1. HABERLER

  2. ÇEVİRİ

  3. Fetva kaosu Gazze'nin acılarını derinleştiriyor
Fetva kaosu Gazze'nin acılarını derinleştiriyor

Fetva kaosu Gazze'nin acılarını derinleştiriyor

Fetva kaosunun sürmesi ve dini hükümlerin giderek siyasallaşması Gazzelileri daha fazla terk edilmişlik ve acıya katlanmak zorunda bırakıyor.

23 Nisan 2025 Çarşamba 20:30A+A-

Mahmoud Hassan’ın Middle East Monitor’de yayınlanan yazısını Barış Hoyraz, Haksöz Haber için tercüme etti.

 

İsrail'in Gazze Şeridi'nde 560 günü aşan ve 51.000'den fazla şehit ve 116.000'den fazla yaralıya neden olan savaşına rağmen, Arap ve İslam dünyasındaki dini otoriteler tarafından savaşın gidişatına ilişkin verilen çelişkili fetvalar hız kesmeden devam ediyor.

Hem karmaşık hem de kutuplaştırıcı olan bu tartışmaya önde gelen dini kurumlar, vaizler ve tanınmış dini şahsiyetler de dâhil olmuştur.
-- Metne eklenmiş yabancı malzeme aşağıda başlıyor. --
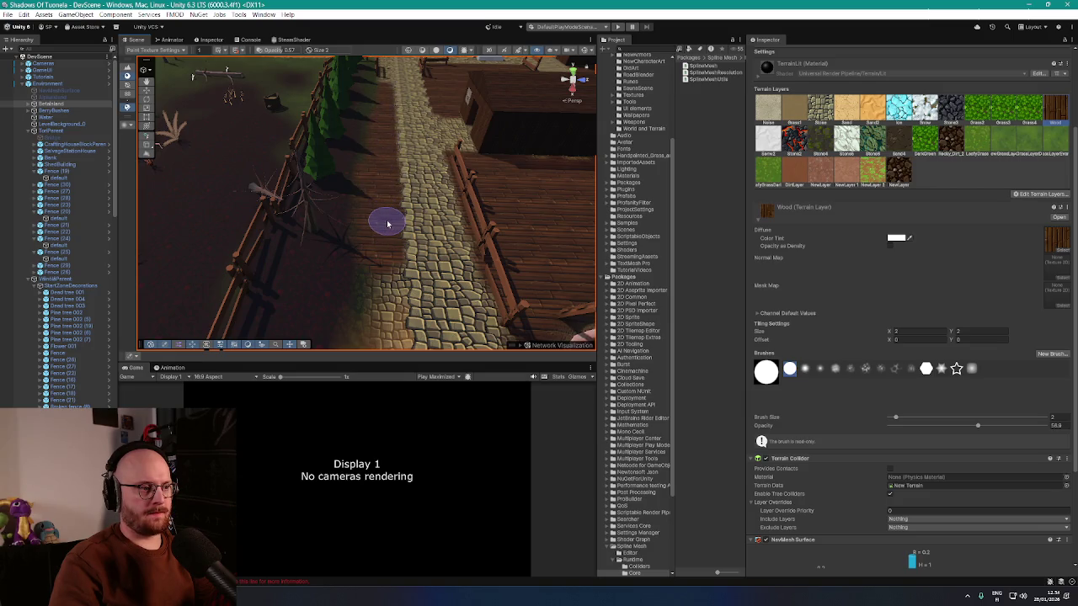
{"action": "mouse_move", "coordinate": [388, 224]}
{"action": "left_mouse_down"}
{"action": "mouse_move", "coordinate": [555, 171]}
{"action": "mouse_move", "coordinate": [544, 255]}
{"action": "mouse_move", "coordinate": [421, 260]}
{"action": "mouse_move", "coordinate": [361, 205]}
{"action": "left_mouse_up"}
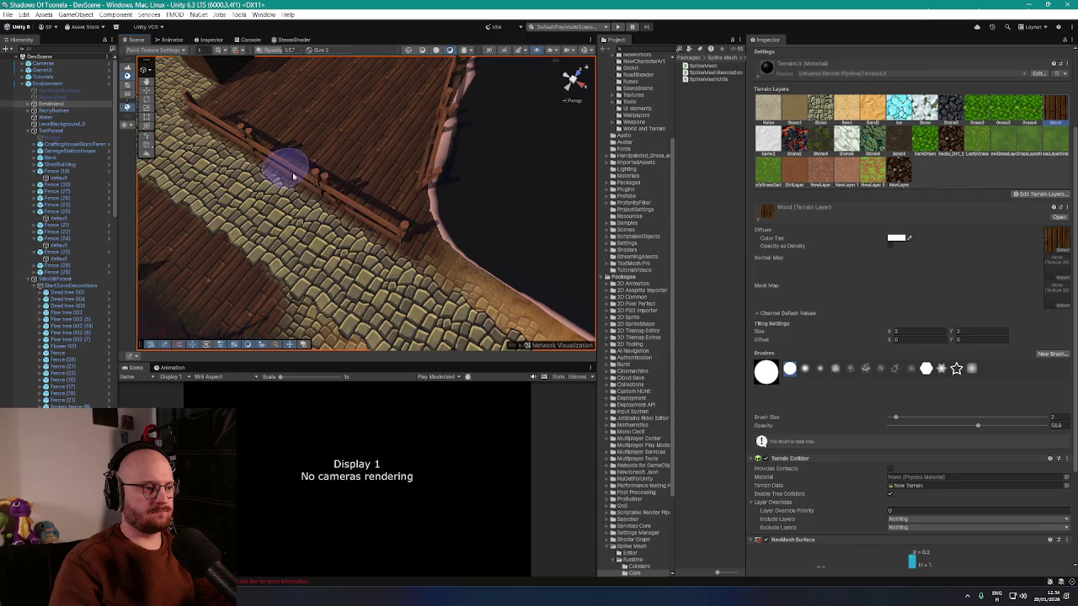
{"action": "mouse_move", "coordinate": [278, 139]}
{"action": "left_mouse_down"}
{"action": "mouse_move", "coordinate": [246, 110]}
{"action": "mouse_move", "coordinate": [368, 139]}
{"action": "mouse_move", "coordinate": [458, 235]}
{"action": "left_mouse_up"}
{"action": "scroll", "coordinate": [464, 252], "scroll_direction": "down", "scroll_amount": 3}
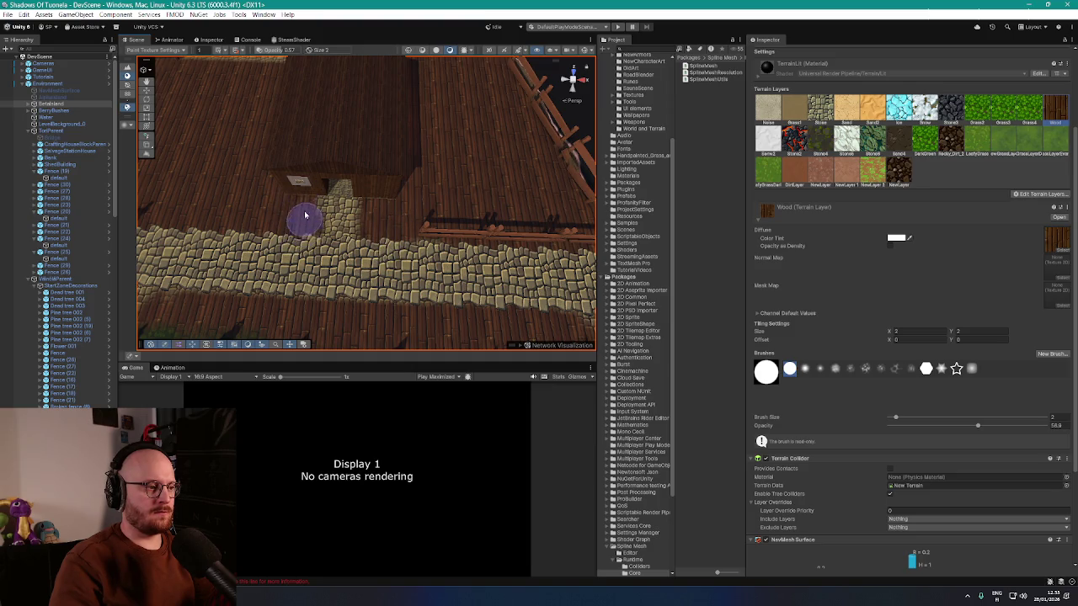
{"action": "mouse_move", "coordinate": [295, 240]}
{"action": "left_mouse_down"}
{"action": "mouse_move", "coordinate": [421, 149]}
{"action": "mouse_move", "coordinate": [421, 241]}
{"action": "left_mouse_up"}
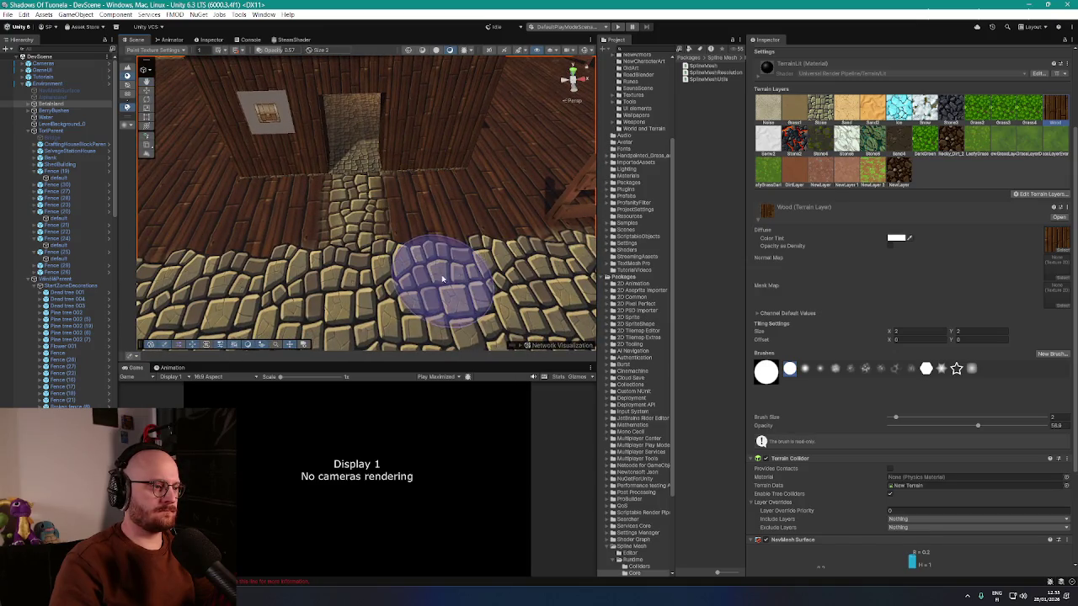
{"action": "mouse_move", "coordinate": [445, 276]}
{"action": "left_mouse_down"}
{"action": "mouse_move", "coordinate": [454, 244]}
{"action": "mouse_move", "coordinate": [329, 258]}
{"action": "mouse_move", "coordinate": [457, 282]}
{"action": "left_mouse_up"}
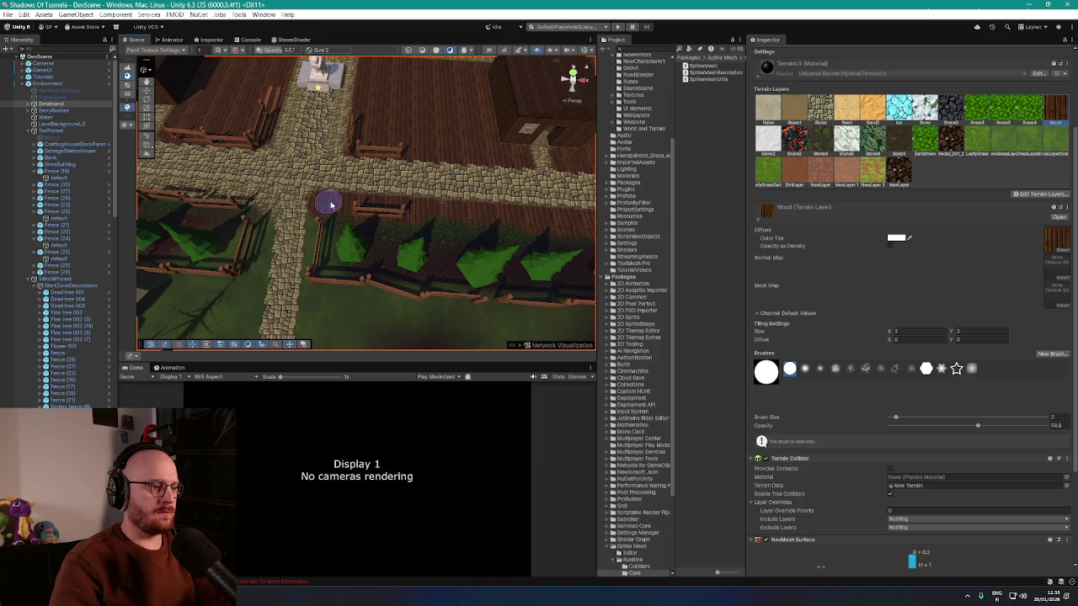
{"action": "mouse_move", "coordinate": [518, 221]}
{"action": "left_mouse_down"}
{"action": "mouse_move", "coordinate": [481, 222]}
{"action": "mouse_move", "coordinate": [494, 228]}
{"action": "mouse_move", "coordinate": [417, 207]}
{"action": "left_mouse_up"}
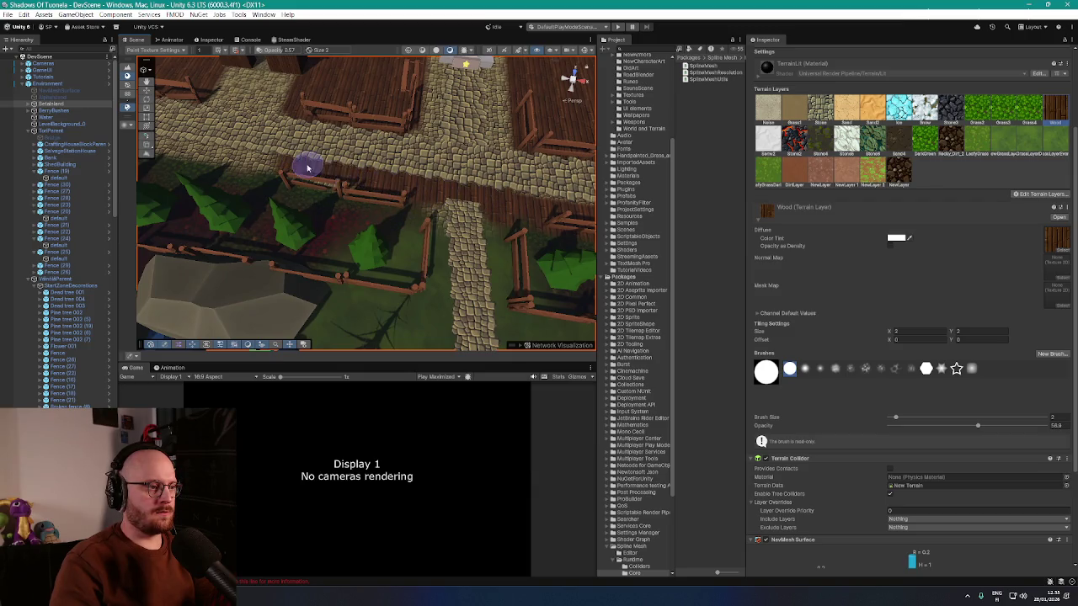
{"action": "mouse_move", "coordinate": [377, 177]}
{"action": "left_mouse_down"}
{"action": "mouse_move", "coordinate": [453, 124]}
{"action": "mouse_move", "coordinate": [406, 223]}
{"action": "left_mouse_up"}
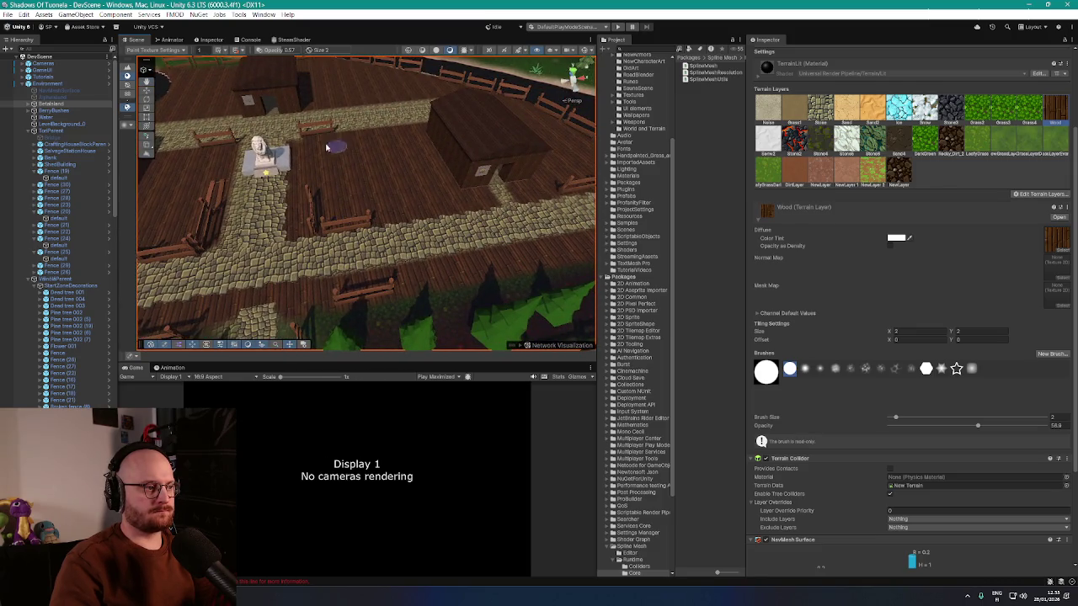
{"action": "left_click_drag", "start_coordinate": [329, 144], "coordinate": [379, 172]}
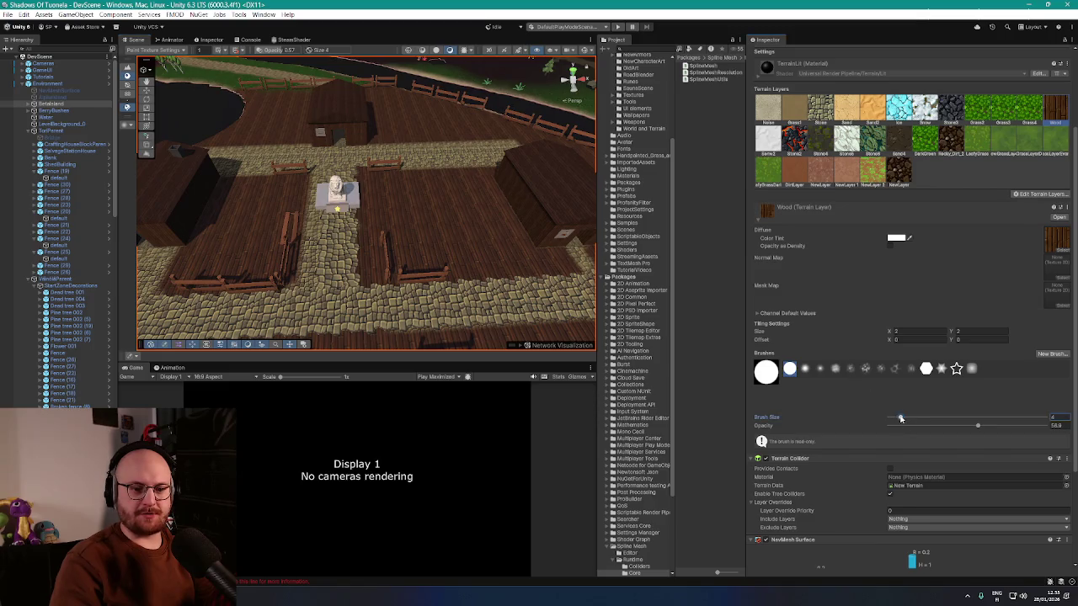
- Paint wood texture across the plaza around the statue
{"action": "mouse_move", "coordinate": [414, 140]}
{"action": "left_mouse_down"}
{"action": "mouse_move", "coordinate": [462, 180]}
{"action": "mouse_move", "coordinate": [414, 156]}
{"action": "left_mouse_up"}
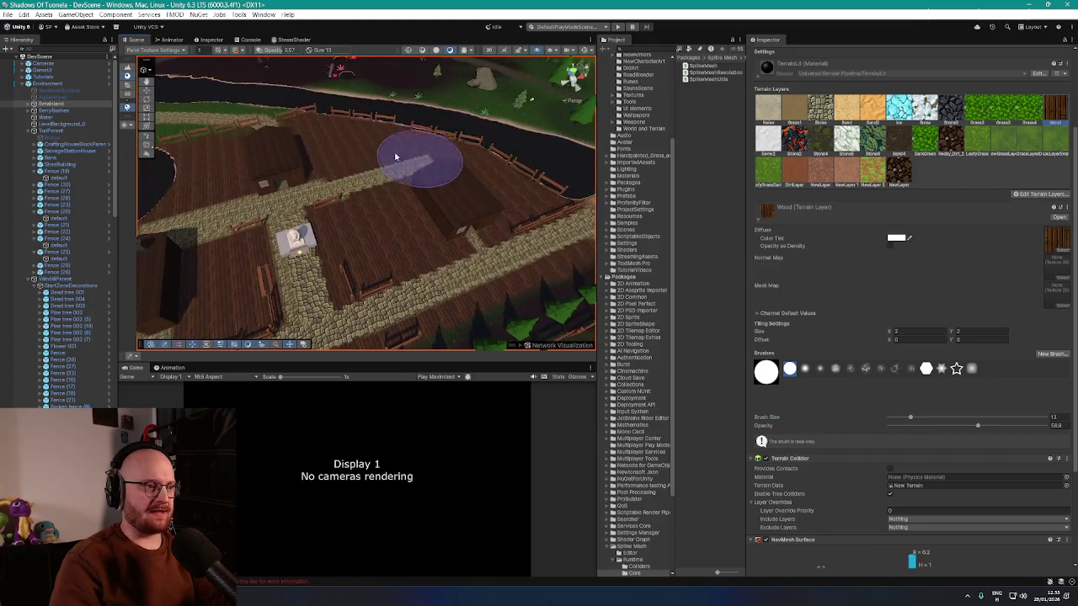
{"action": "left_click_drag", "start_coordinate": [283, 148], "coordinate": [390, 185]}
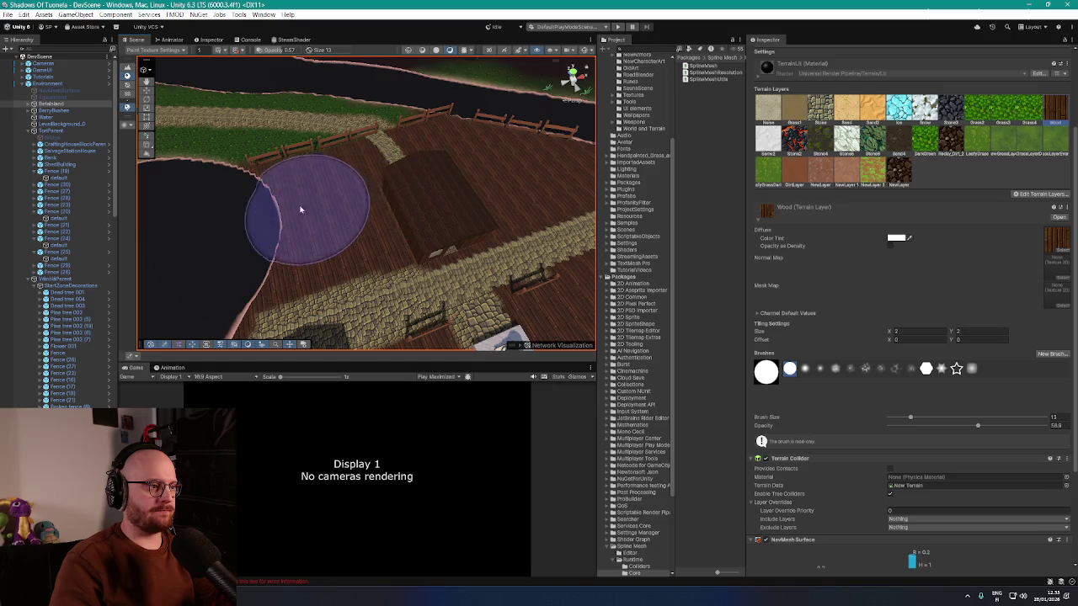
{"action": "mouse_move", "coordinate": [283, 265]}
{"action": "left_mouse_down"}
{"action": "mouse_move", "coordinate": [454, 236]}
{"action": "mouse_move", "coordinate": [434, 215]}
{"action": "mouse_move", "coordinate": [443, 188]}
{"action": "left_mouse_up"}
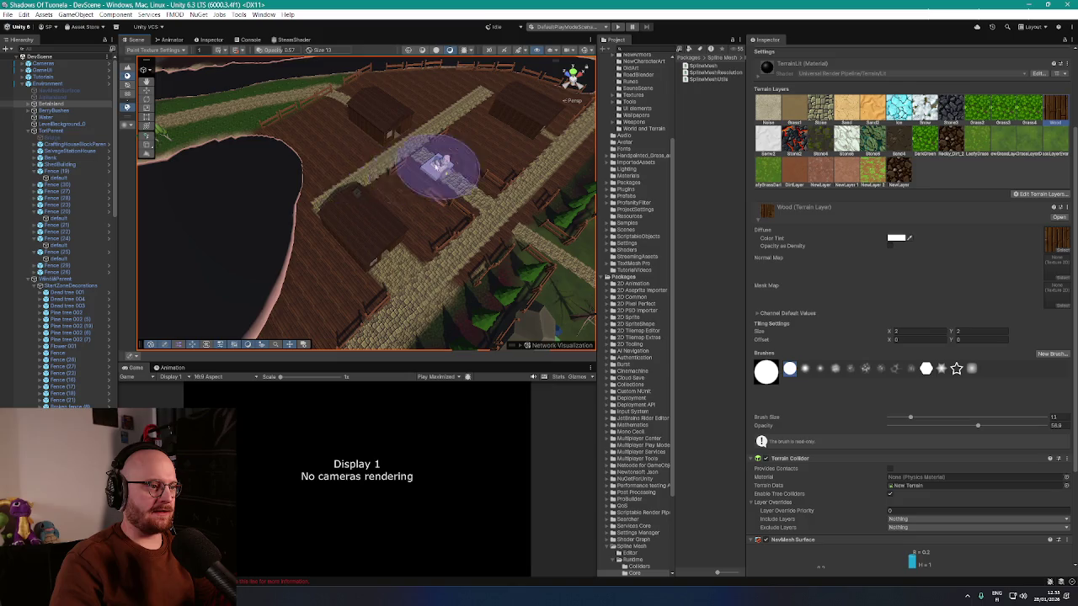
{"action": "left_click_drag", "start_coordinate": [400, 188], "coordinate": [389, 193]}
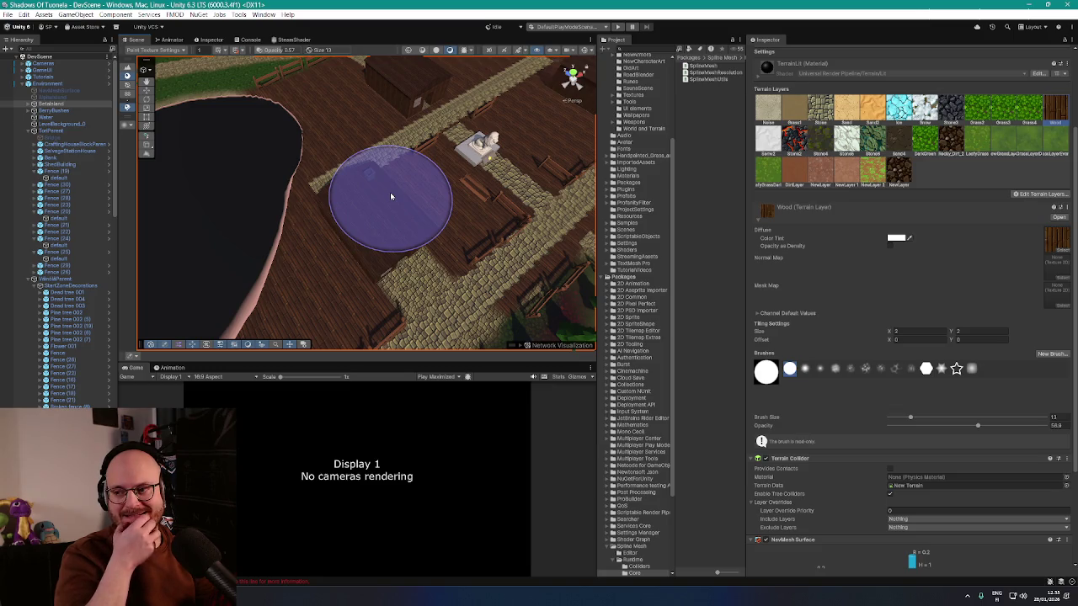
{"action": "mouse_move", "coordinate": [390, 192]}
{"action": "left_mouse_down"}
{"action": "mouse_move", "coordinate": [328, 165]}
{"action": "mouse_move", "coordinate": [286, 188]}
{"action": "mouse_move", "coordinate": [308, 154]}
{"action": "mouse_move", "coordinate": [325, 185]}
{"action": "mouse_move", "coordinate": [404, 234]}
{"action": "mouse_move", "coordinate": [389, 233]}
{"action": "mouse_move", "coordinate": [482, 263]}
{"action": "mouse_move", "coordinate": [435, 197]}
{"action": "mouse_move", "coordinate": [345, 125]}
{"action": "left_mouse_up"}
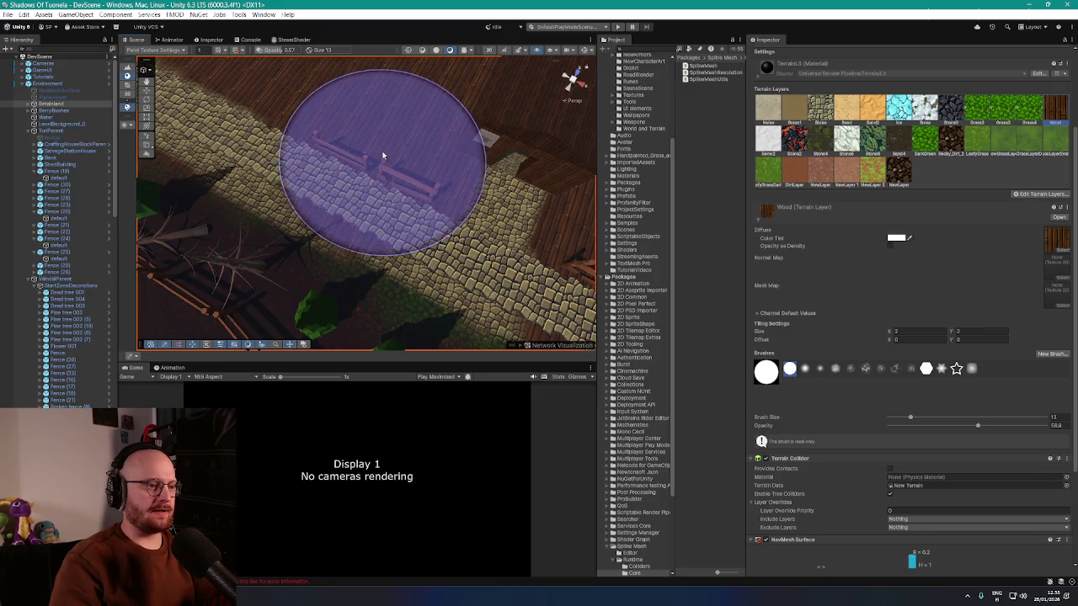
- Paint wood down the path sides by the fences at brush size 13, then stop painting
{"action": "mouse_move", "coordinate": [395, 137]}
{"action": "left_mouse_down"}
{"action": "mouse_move", "coordinate": [463, 137]}
{"action": "mouse_move", "coordinate": [437, 163]}
{"action": "mouse_move", "coordinate": [393, 180]}
{"action": "mouse_move", "coordinate": [459, 155]}
{"action": "left_mouse_up"}
{"action": "scroll", "coordinate": [459, 155], "scroll_direction": "up", "scroll_amount": 5}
Medya ve sosyal medya platformlarında geniş çaplı tartışmalara yol açmış, nihayetinde bölünmeyi daha da derinleştirmiş ve Gazzelilerin acılarını daha da arttırmıştır.

Bu “fetva seli” pek çok kişiyi şaşırttı - sayıları bakımından değil ama aralarındaki keskin çelişkiler, görüşlerin çeşitliliği ve Filistinlilerin direnme hakkı, meşru müdafaanın meşruiyeti ve 7 Ekim 2023 saldırısının etkinliğine ilişkin farklı yorumlar bakımından.

Barhami Fetvası

Belki de en tartışmalı ve provokatif fetva Mısırlı Selefi vaiz Yaser Barhami'den geldi ve savaşı tek taraflı olarak başlattıklarını ve diğer İslam ülkelerini dışlayarak sadece İran'a danıştıklarını iddia ederek Gazze halkını suçladı. Barhami, “Filistin direnişinin davaya hizmet etmediğini; bunun direniş olmadığını ve El Aksa için hiçbir şey yapmadığını - sadece ülkeyi mahvettiğini” savundu.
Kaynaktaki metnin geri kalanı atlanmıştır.